# Why are both bias resistors considered parallel in a common emitter amplifier?

When calculating the input impedance of a voltage divider biased BJT common emitter amplifier, we calculate the parallel resistance of the bias resistors and the emitter resistance. But why do we consider both bias resistors? Looking from the amplifier input (the transistor base), the other resistor leads to the voltage source, while the other leads to ground. Shouldn't we only consider the one that leads to ground? Why would any of the input current go to the voltage source/battery?

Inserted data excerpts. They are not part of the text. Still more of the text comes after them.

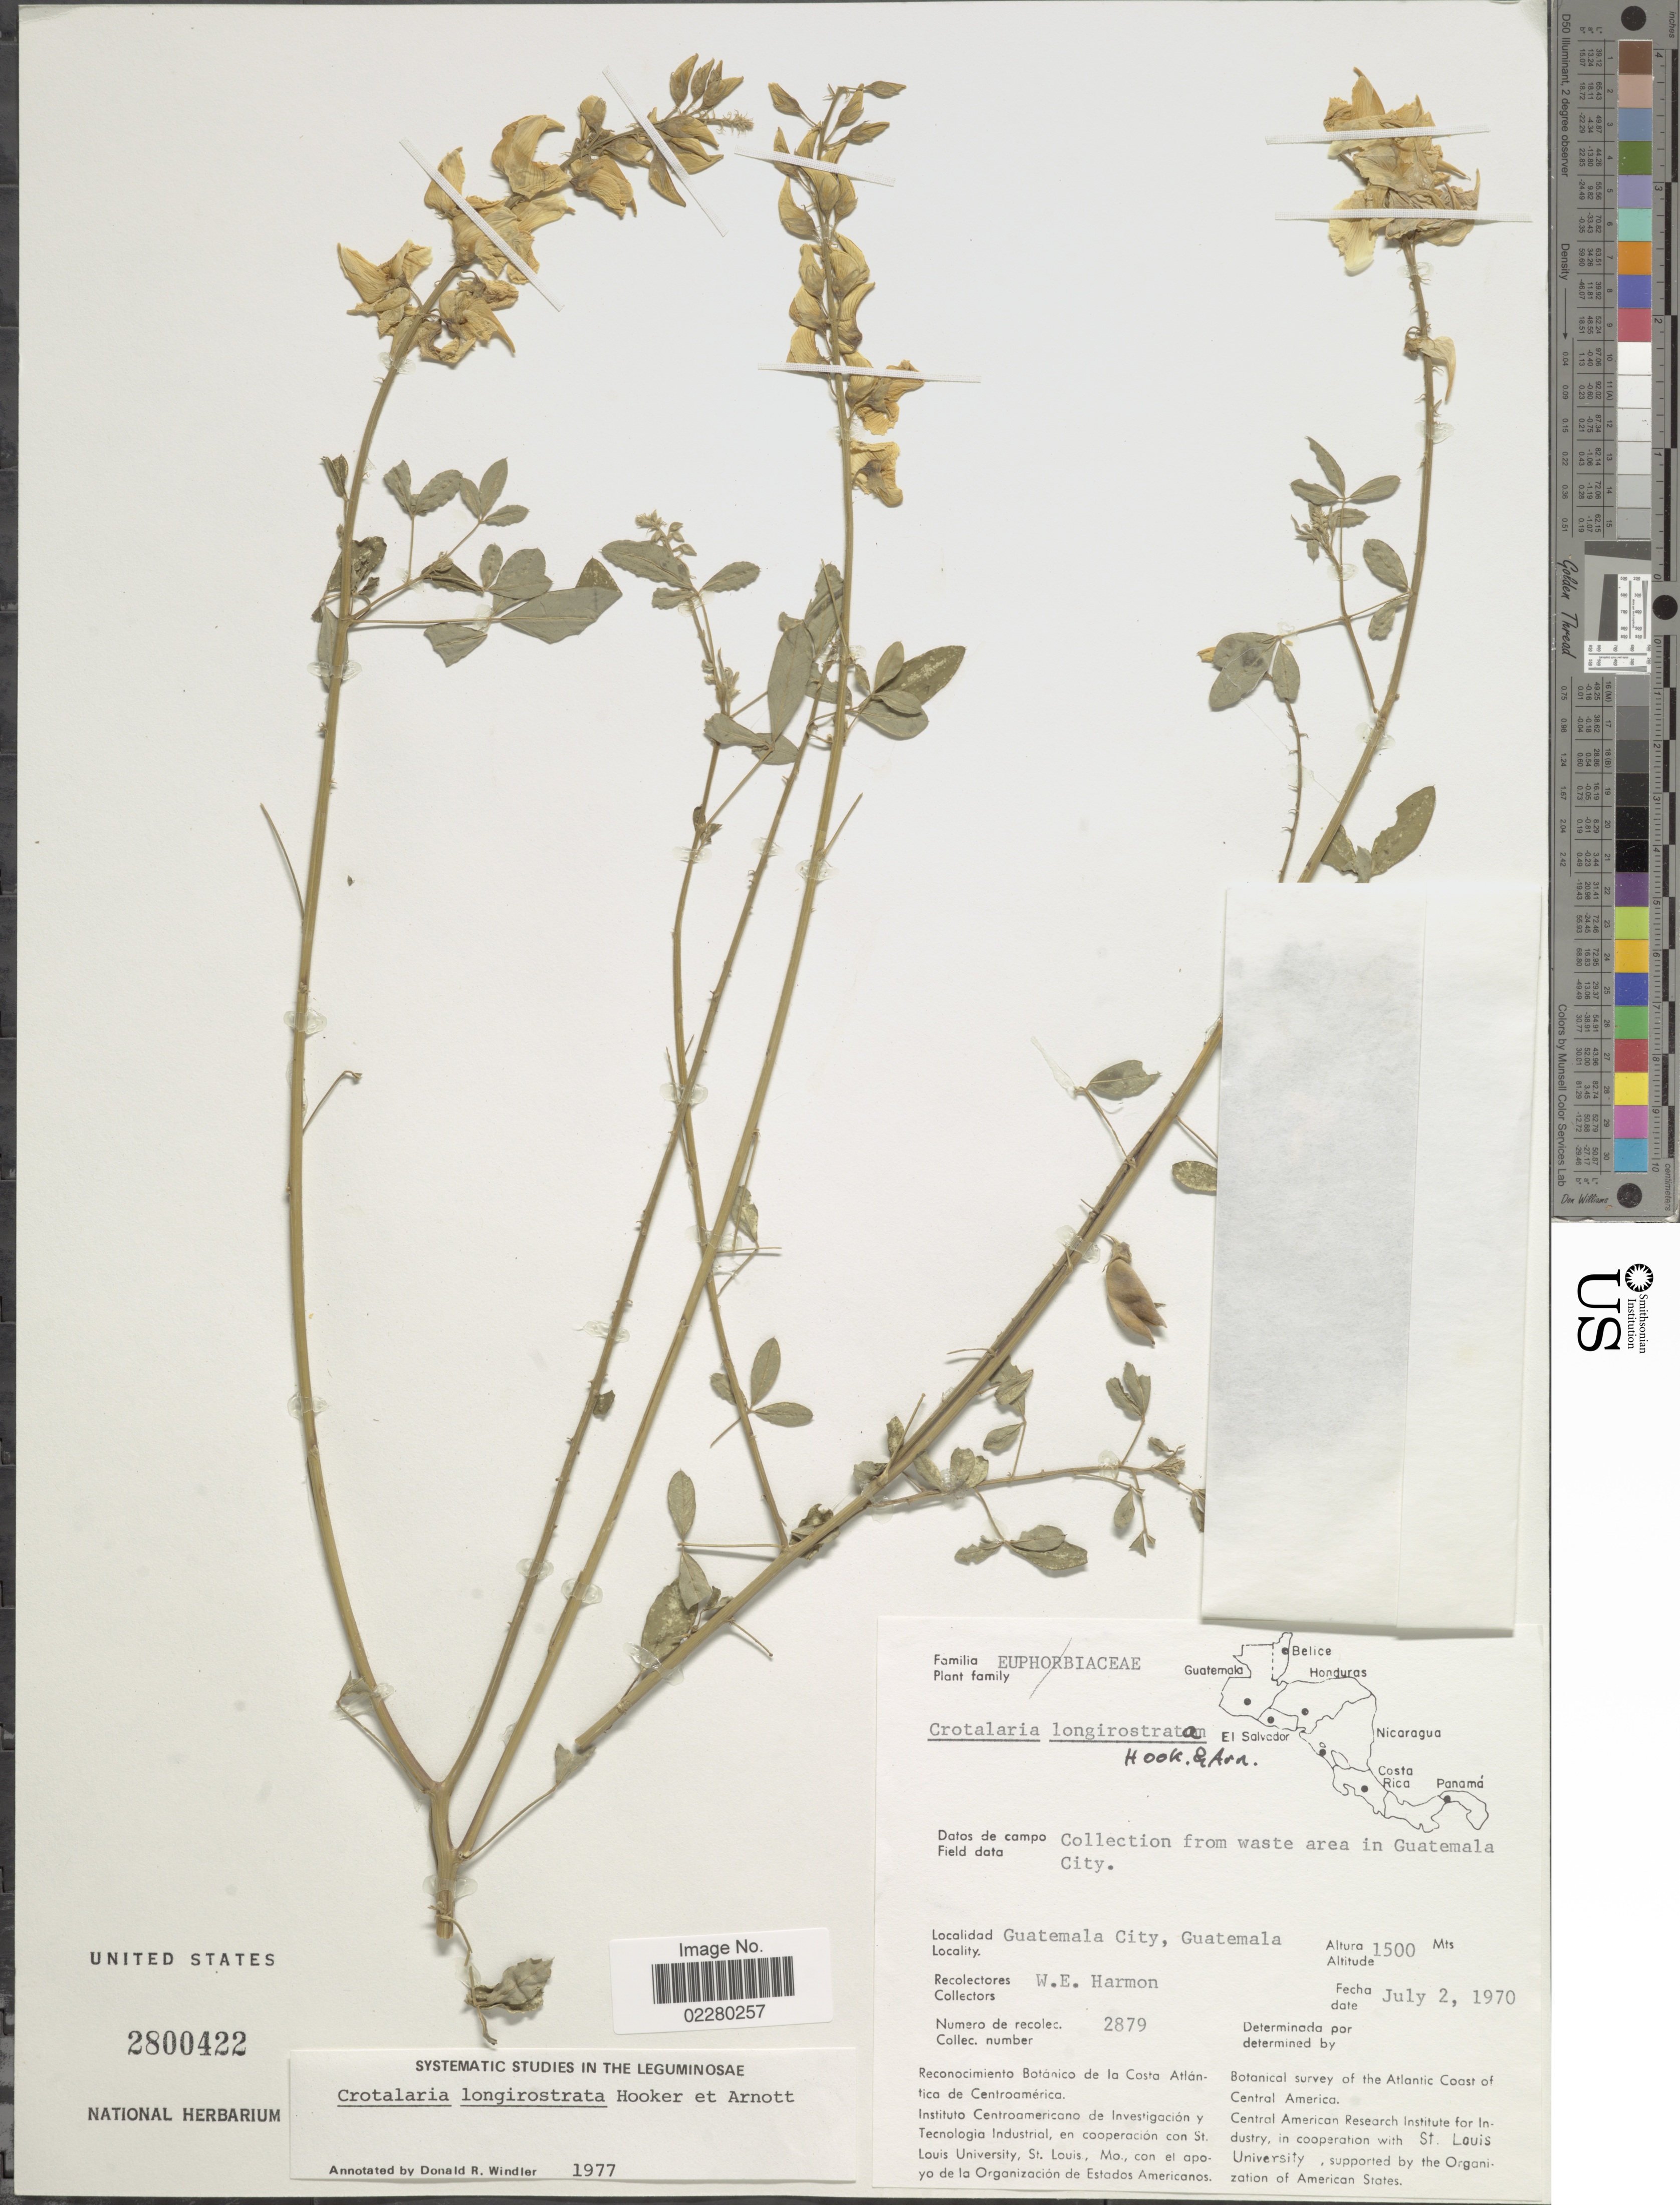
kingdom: Plantae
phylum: Tracheophyta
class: Magnoliopsida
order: Fabales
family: Fabaceae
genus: Crotalaria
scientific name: Crotalaria longirostrata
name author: Hook. & Arn.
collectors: W. E. Harmon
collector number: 2879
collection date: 1970-07-02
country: Guatemala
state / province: Guatemala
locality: Collection from waste area in Guatemala City. Guatemala City, Guatemala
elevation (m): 1500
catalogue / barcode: US 2800422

• electronics.stackexchange.com/questions/298560/… – G36 Jan 4 '19 at 18:52
• Because in"small signal analysis" or AC analysis, both supplies are considered 0V. So they ARE in parallel. In practice. the big supply decoupling capacitor guarantees that Vs has an AC component of 0V. – Brian Drummond Jan 4 '19 at 21:19

When you determine an input impedance (which is a transfer function), you install a test generator (the stimulus) $$\I_T\$$ across the connecting ports and you determine the response voltage $$\V_T\$$ collected across the current source terminals. This configuration is called a DPI or driving point impedance as described by the fast analytical circuits techniques or FACTs. The circuit below shows the configuration for the bipolar amplifier you described: When you do that, you imply that the source supplying your circuit is uncorrelated with the stimulus. It means that if you sweep the input impedance with $$\I_T\$$, you won't see any ripple over the $$\V_{cc}\$$ rail supplied by a perfect dc source (0 output impedance). The small-signal amplitude of the $$\V_{cc}\$$ rail is thus 0 V during the analysis and the source can be replaced by a short circuit for the dynamic analysis. You can also imagine an infinite decoupling capacitor from the $$\V_{cc}\$$ rail to ground perfectly decoupling the rail during the analysis. As the drawing shows, when the source is shorted, the biasing resistances naturally come in parallel.